TDF
Up to 90% of households in Kuwait employ domestic workers. A government law passed in 2015 guaranteed these workers new rights, including one day off from work each week. In the aftermath of this new legislation, their employers became disgruntled by the limitations that were now imposed upon them. This marked the birth of a new industry boom – an online community where domestic workers are sold and exploited like slaves. In Silicon Valley’s Online Slave Market, BBC News Africa goes undercover to explore the inner workings of this criminal enterprise.
This new form of human trafficking is made possible with the use of popular apps endorsed by major companies like Google, Facebook, Instagram and Apple. Under this black market system, a domestic employee is susceptible to repulsive abuses. If they dare to quit their jobs, they can be imprisoned.

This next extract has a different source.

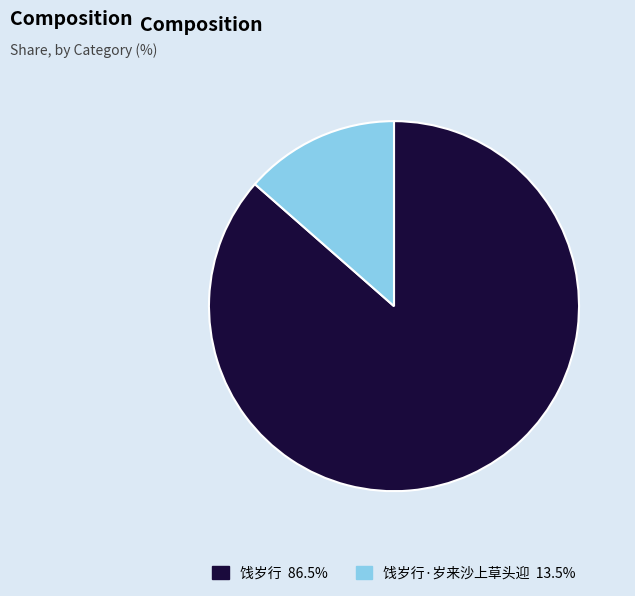

Does any single category account for the majority?

Yes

In order to expose this corrupt network hiding in plain sight, the documentary crew launches an ambitious undercover sting operation. Two reporters take to these apps and pose as a couple in need of a full-time domestic servant. They browse internet listings for human beings which run alongside apartment rentals and used car sales. Candidates are not presented as merely providers of professional services; once hired, they essentially become the buyer’s property.
The undercover team meets with a seller who offers up a 16-year old girl who has been taken from her home in Guinea, West Africa. Much of the film consists of their quest to save this vulnerable underaged girl from a horrendous fate. They enlist the assistance of local authorities and social workers, capture the nefarious activities of the slave trade with their hidden cameras, speak with additional victims who have barely escaped years of abuse, and work to hold the world’s most popular social media providers accountable for their role in this crisis.
Silicon Valley’s Online Slave Market is a sobering account of the indignities suffered by those who are helpless in the whirl of this popular online slave trade. The documentary crew’s mission to save one girl from these perils injects the film with a tremendous sense of urgency.